→ Instruction:
All of the data below should be printed again exactly, pictures excluded.

** Opening Data section block **

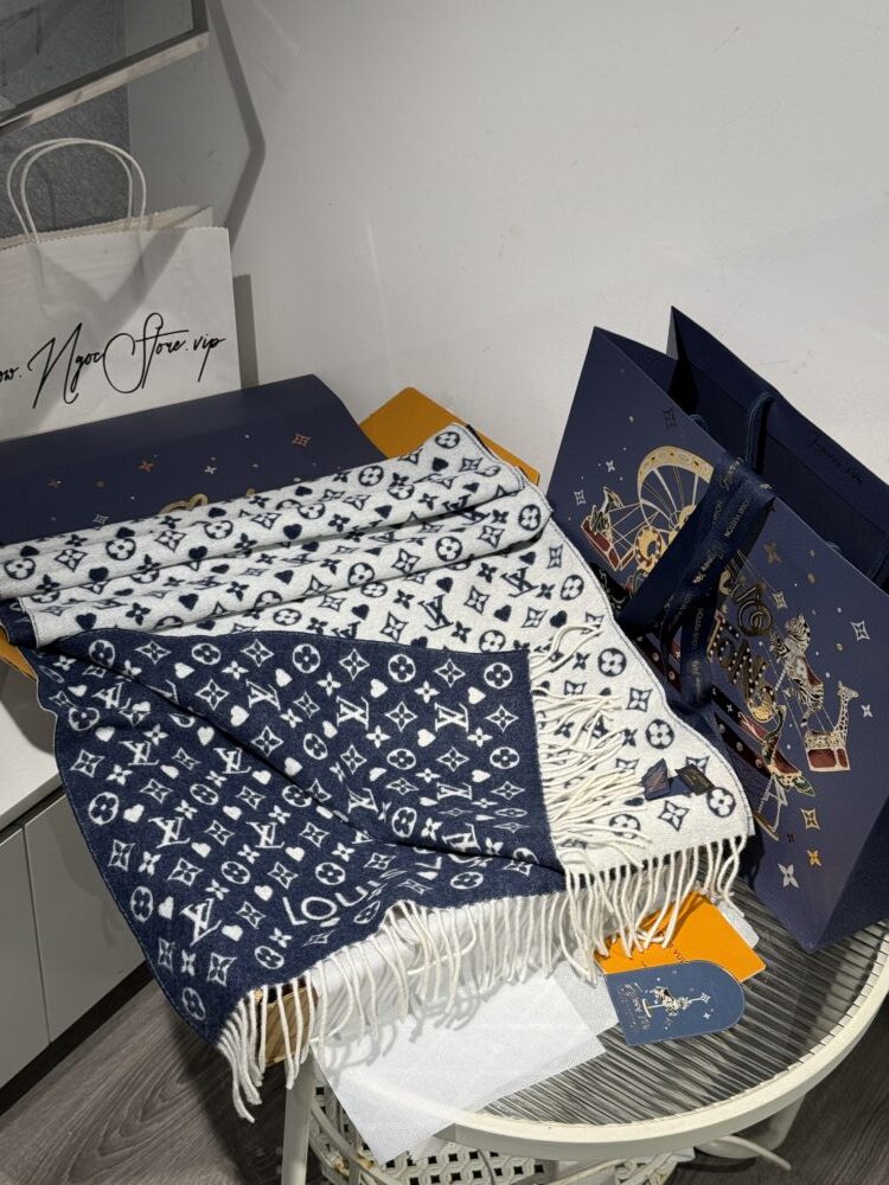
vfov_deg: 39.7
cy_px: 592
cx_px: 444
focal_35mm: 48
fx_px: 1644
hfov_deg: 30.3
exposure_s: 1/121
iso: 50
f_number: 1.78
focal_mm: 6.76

** Closing Data section block **

→ Written response:
vfov_deg: 39.7
cy_px: 592
cx_px: 444
focal_35mm: 48
fx_px: 1644
hfov_deg: 30.3
exposure_s: 1/121
iso: 50
f_number: 1.78
focal_mm: 6.76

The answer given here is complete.